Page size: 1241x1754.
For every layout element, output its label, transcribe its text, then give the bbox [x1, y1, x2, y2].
──────────────────────────────
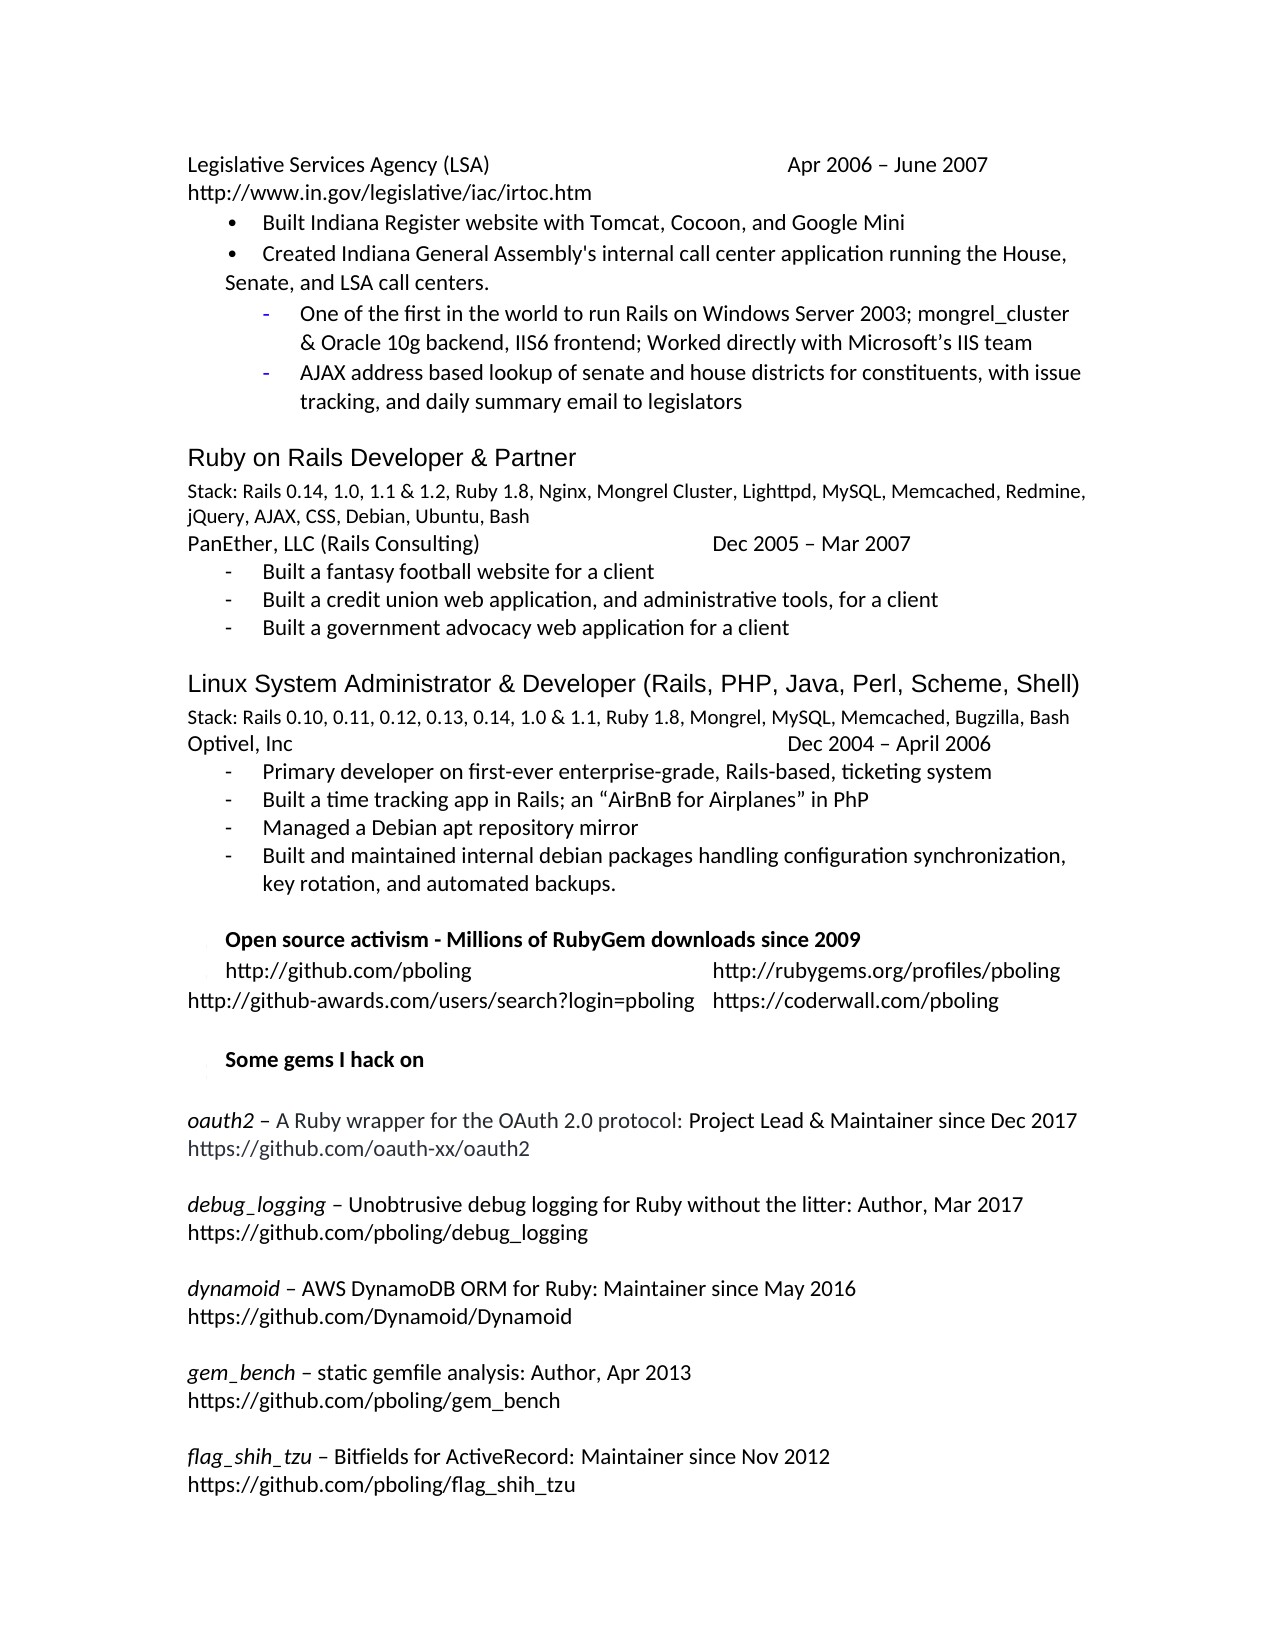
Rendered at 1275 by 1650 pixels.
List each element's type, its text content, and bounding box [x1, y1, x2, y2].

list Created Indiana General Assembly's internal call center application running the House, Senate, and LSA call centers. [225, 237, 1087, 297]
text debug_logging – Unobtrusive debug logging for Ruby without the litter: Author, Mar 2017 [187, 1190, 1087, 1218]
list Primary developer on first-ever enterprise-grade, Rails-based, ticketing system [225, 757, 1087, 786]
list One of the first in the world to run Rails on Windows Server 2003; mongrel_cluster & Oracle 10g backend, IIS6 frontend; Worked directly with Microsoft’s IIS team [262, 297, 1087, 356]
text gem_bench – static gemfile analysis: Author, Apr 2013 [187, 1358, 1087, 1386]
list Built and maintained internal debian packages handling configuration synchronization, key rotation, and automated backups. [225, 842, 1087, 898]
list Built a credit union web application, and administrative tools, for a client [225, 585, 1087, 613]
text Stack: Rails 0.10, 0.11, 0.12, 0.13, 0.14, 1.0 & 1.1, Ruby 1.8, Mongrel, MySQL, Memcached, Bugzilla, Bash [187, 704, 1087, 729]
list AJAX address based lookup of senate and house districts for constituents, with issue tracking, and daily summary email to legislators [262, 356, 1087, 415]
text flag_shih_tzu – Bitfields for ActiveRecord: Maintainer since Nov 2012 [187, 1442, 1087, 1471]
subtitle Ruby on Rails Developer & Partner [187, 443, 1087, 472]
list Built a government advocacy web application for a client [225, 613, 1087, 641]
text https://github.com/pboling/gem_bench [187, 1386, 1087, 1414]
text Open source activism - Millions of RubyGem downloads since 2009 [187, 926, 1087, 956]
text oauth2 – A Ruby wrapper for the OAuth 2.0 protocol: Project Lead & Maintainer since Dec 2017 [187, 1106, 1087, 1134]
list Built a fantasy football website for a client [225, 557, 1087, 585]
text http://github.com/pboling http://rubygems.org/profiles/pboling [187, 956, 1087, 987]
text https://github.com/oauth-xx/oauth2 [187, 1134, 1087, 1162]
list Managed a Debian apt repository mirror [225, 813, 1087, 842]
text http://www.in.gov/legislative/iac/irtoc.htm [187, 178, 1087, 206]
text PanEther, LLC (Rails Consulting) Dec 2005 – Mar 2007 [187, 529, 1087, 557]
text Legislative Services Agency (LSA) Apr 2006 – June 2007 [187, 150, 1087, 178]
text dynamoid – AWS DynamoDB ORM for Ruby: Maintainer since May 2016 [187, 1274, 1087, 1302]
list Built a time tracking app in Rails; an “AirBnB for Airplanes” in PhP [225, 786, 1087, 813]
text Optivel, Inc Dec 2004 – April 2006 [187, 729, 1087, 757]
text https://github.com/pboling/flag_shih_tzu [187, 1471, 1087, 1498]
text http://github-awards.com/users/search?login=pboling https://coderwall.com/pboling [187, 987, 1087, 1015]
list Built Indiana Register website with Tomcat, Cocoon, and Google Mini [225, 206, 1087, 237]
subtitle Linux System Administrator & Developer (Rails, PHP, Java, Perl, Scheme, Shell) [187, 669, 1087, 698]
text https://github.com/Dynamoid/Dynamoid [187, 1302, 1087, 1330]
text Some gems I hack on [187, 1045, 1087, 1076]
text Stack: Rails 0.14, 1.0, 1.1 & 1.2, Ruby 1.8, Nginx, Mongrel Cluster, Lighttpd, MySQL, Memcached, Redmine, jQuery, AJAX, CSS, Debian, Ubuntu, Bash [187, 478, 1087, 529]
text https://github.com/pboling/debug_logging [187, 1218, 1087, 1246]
──────────────────────────────
_The exercise_.
Copy out again, unchanged, the rows above from the line containing "Page size: 1241x1754." through the line containing "For every layout", and nothing else.

_Result of the task_.
Page size: 1241x1754.
For every layout element, output its label, transcribe its text, then give the bbox [x1, y1, x2, y2].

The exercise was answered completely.